== Supplied material

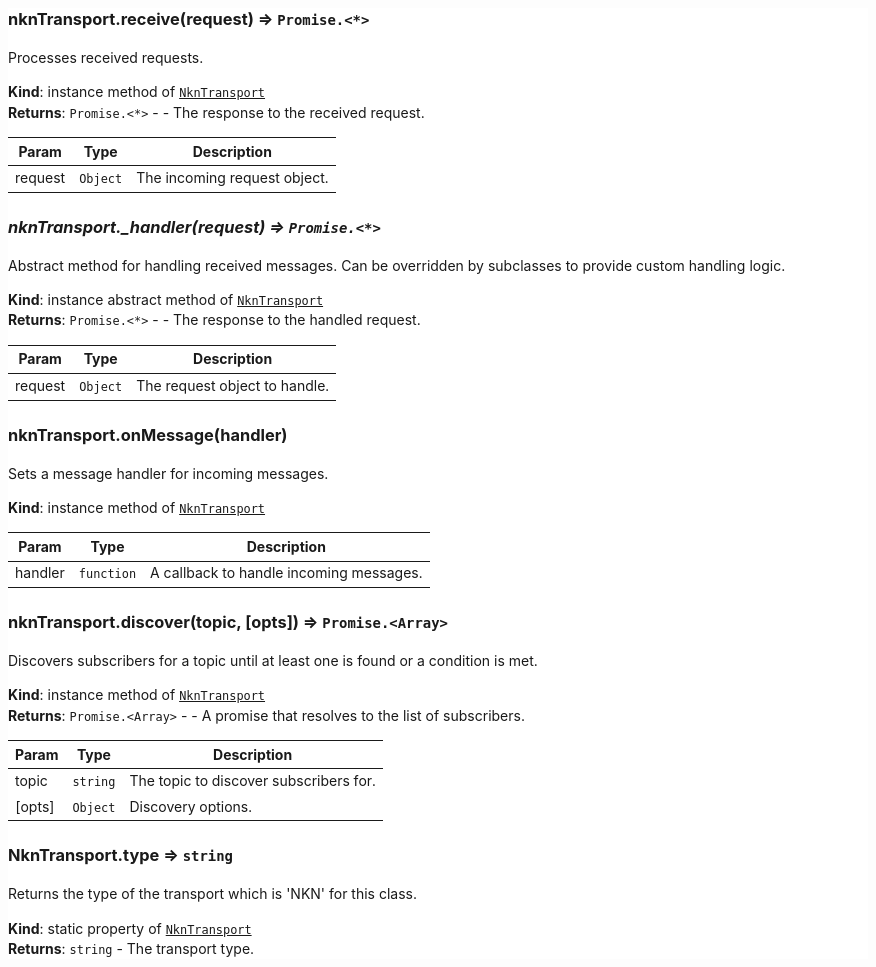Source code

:<a name="BaseTransport+receive"></a>

### nknTransport.receive(request) ⇒ <code>Promise.&lt;\*&gt;</code>
Processes received requests.

**Kind**: instance method of [<code>NknTransport</code>](#NknTransport)  
**Returns**: <code>Promise.&lt;\*&gt;</code> - - The response to the received request.  

| Param | Type | Description |
| --- | --- | --- |
| request | <code>Object</code> | The incoming request object. |

<a name="BaseTransport+_handler"></a>

### *nknTransport.\_handler(request) ⇒ <code>Promise.&lt;\*&gt;</code>*
Abstract method for handling received messages.
Can be overridden by subclasses to provide custom handling logic.

**Kind**: instance abstract method of [<code>NknTransport</code>](#NknTransport)  
**Returns**: <code>Promise.&lt;\*&gt;</code> - - The response to the handled request.  

| Param | Type | Description |
| --- | --- | --- |
| request | <code>Object</code> | The request object to handle. |

<a name="BaseTransport+onMessage"></a>

### nknTransport.onMessage(handler)
Sets a message handler for incoming messages.

**Kind**: instance method of [<code>NknTransport</code>](#NknTransport)  

| Param | Type | Description |
| --- | --- | --- |
| handler | <code>function</code> | A callback to handle incoming messages. |

<a name="BaseTransport+discover"></a>

### nknTransport.discover(topic, [opts]) ⇒ <code>Promise.&lt;Array&gt;</code>
Discovers subscribers for a topic until at least one is found or a condition is met.

**Kind**: instance method of [<code>NknTransport</code>](#NknTransport)  
**Returns**: <code>Promise.&lt;Array&gt;</code> - - A promise that resolves to the list of subscribers.  

| Param | Type | Description |
| --- | --- | --- |
| topic | <code>string</code> | The topic to discover subscribers for. |
| [opts] | <code>Object</code> | Discovery options. |

<a name="NknTransport.type"></a>

### NknTransport.type ⇒ <code>string</code>
Returns the type of the transport which is 'NKN' for this class.

**Kind**: static property of [<code>NknTransport</code>](#NknTransport)  
**Returns**: <code>string</code> - The transport type.  
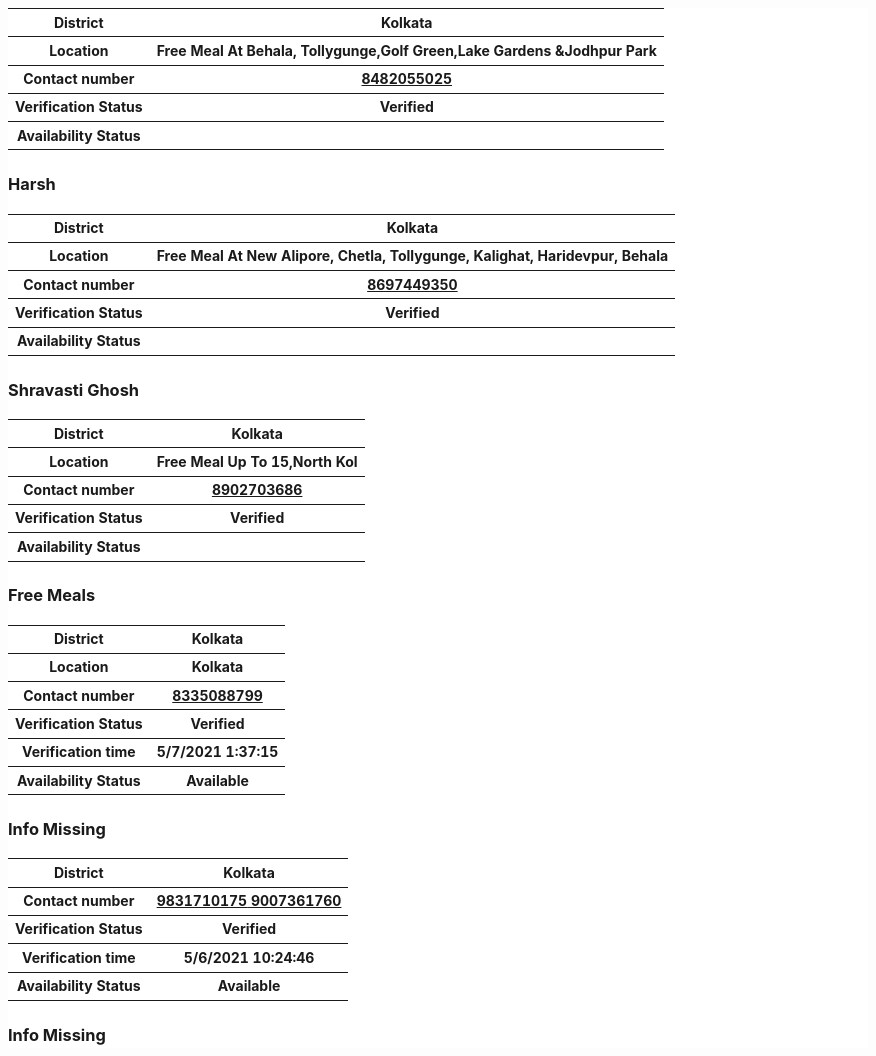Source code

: <div class="info"><table>
<tr><th>District</th><th>Kolkata</th></tr>
<tr><th>Location</th><th>Free Meal At Behala, Tollygunge,Golf Green,Lake Gardens &Jodhpur Park</th></tr>
<tr><th>Contact number </th><th><a href="tel:8482055025">8482055025</a></th></tr>
<tr><th>Verification  Status</th><th>Verified</th></tr>
<tr><th>Availability Status</th><th></th></tr>
</table></div></div>
<div class="card_nav">
<h3>Harsh</h3>

<div class="info"><table>
<tr><th>District</th><th>Kolkata</th></tr>
<tr><th>Location</th><th>Free Meal At New Alipore, Chetla, Tollygunge, Kalighat, Haridevpur, Behala</th></tr>
<tr><th>Contact number </th><th><a href="tel:8697449350">8697449350</a></th></tr>
<tr><th>Verification  Status</th><th>Verified</th></tr>
<tr><th>Availability Status</th><th></th></tr>
</table></div></div>
<div class="card_nav">
<h3>Shravasti Ghosh</h3>

<div class="info"><table>
<tr><th>District</th><th>Kolkata</th></tr>
<tr><th>Location</th><th>Free Meal Up To 15,North Kol</th></tr>
<tr><th>Contact number </th><th><a href="tel:8902703686">8902703686</a></th></tr>
<tr><th>Verification  Status</th><th>Verified</th></tr>
<tr><th>Availability Status</th><th></th></tr>
</table></div></div>
<div class="card_av">
<h3>Free Meals</h3>

<div class="info"><table>
<tr><th>District</th><th>Kolkata</th></tr>
<tr><th>Location</th><th>Kolkata</th></tr>
<tr><th>Contact number </th><th><a href="tel:8335088799">8335088799</a></th></tr>
<tr><th>Verification  Status</th><th>Verified</th></tr>
<tr><th>Verification time</th><th>5/7/2021 1:37:15</th></tr>
<tr><th>Availability Status</th><th>Available</th></tr>
</table></div></div>
<div class="card_av">
<h3> Info Missing</h3>

<div class="info"><table>
<tr><th>District</th><th>Kolkata</th></tr>
<tr><th>Contact number </th><th><a href="tel:9831710175">9831710175</a><a href="tel: 9007361760"> 9007361760</a></th></tr>
<tr><th>Verification  Status</th><th>Verified</th></tr>
<tr><th>Verification time</th><th>5/6/2021 10:24:46</th></tr>
<tr><th>Availability Status</th><th>Available</th></tr>
</table></div></div>
<div class="card_av">
<h3> Info Missing</h3>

====

> **What to do**:
Copy the records word for word from the start through the line containing "Discovery options. |", leaving out the pictures.

> **Exercise output**:
Source code

:<a name="BaseTransport+receive"></a>

### nknTransport.receive(request) ⇒ <code>Promise.&lt;\*&gt;</code>
Processes received requests.

**Kind**: instance method of [<code>NknTransport</code>](#NknTransport)  
**Returns**: <code>Promise.&lt;\*&gt;</code> - - The response to the received request.  

| Param | Type | Description |
| --- | --- | --- |
| request | <code>Object</code> | The incoming request object. |

<a name="BaseTransport+_handler"></a>

### *nknTransport.\_handler(request) ⇒ <code>Promise.&lt;\*&gt;</code>*
Abstract method for handling received messages.
Can be overridden by subclasses to provide custom handling logic.

**Kind**: instance abstract method of [<code>NknTransport</code>](#NknTransport)  
**Returns**: <code>Promise.&lt;\*&gt;</code> - - The response to the handled request.  

| Param | Type | Description |
| --- | --- | --- |
| request | <code>Object</code> | The request object to handle. |

<a name="BaseTransport+onMessage"></a>

### nknTransport.onMessage(handler)
Sets a message handler for incoming messages.

**Kind**: instance method of [<code>NknTransport</code>](#NknTransport)  

| Param | Type | Description |
| --- | --- | --- |
| handler | <code>function</code> | A callback to handle incoming messages. |

<a name="BaseTransport+discover"></a>

### nknTransport.discover(topic, [opts]) ⇒ <code>Promise.&lt;Array&gt;</code>
Discovers subscribers for a topic until at least one is found or a condition is met.

**Kind**: instance method of [<code>NknTransport</code>](#NknTransport)  
**Returns**: <code>Promise.&lt;Array&gt;</code> - - A promise that resolves to the list of subscribers.  

| Param | Type | Description |
| --- | --- | --- |
| topic | <code>string</code> | The topic to discover subscribers for. |
| [opts] | <code>Object</code> | Discovery options. |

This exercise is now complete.